Much of what I’ve read uses the Windows API, but the underlying principles apply across platforms.

While traditional mutexes are often the easiest way to guard shared data, I plan to use atomic instructions instead, so threads never block one another, since Lock-free programming is only for some rare use cases, typically with lots of threads meeting at the same variable.

In the context of this ray-tracer project where synchronization needs are minimal I believe an atomic-based approach will be straightforward and more performant.

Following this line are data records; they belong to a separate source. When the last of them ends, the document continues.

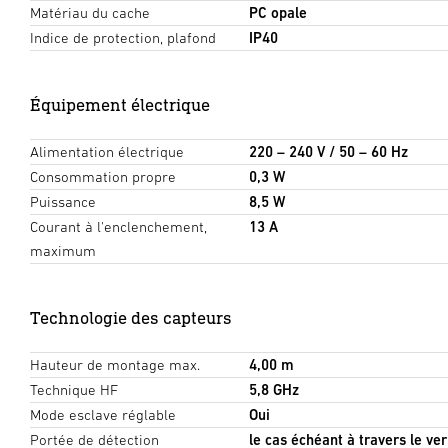
Matériau du cache
PC opale
Indice de protection, plafond
IP40
Équipement électrique
Alimentation électrique
220 – 240 V / 50 – 60 Hz
Consommation propre
0,3 W
Puissance
8,5 W
Courant à l'enclenchement,
13 A
maximum
Technologie des capteurs
Hauteur de montage max.
4,00 m
Technique HF
5,8 GHz
Mode esclave réglable
Oui
Portée de détection
le cas échéant à travers le verr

So how do we divide work evenly to all threads ?

The answer is simple : We divide the image into multiple parts/tasks.

Threads pull the next available task from a shared queue as soon as they finish their current one. This way, if one thread encounters a lengthy job, all the others remain busy with other tasks.

A good explanation for this problem here.

This could work quite well & wouldn't be too hard to implement.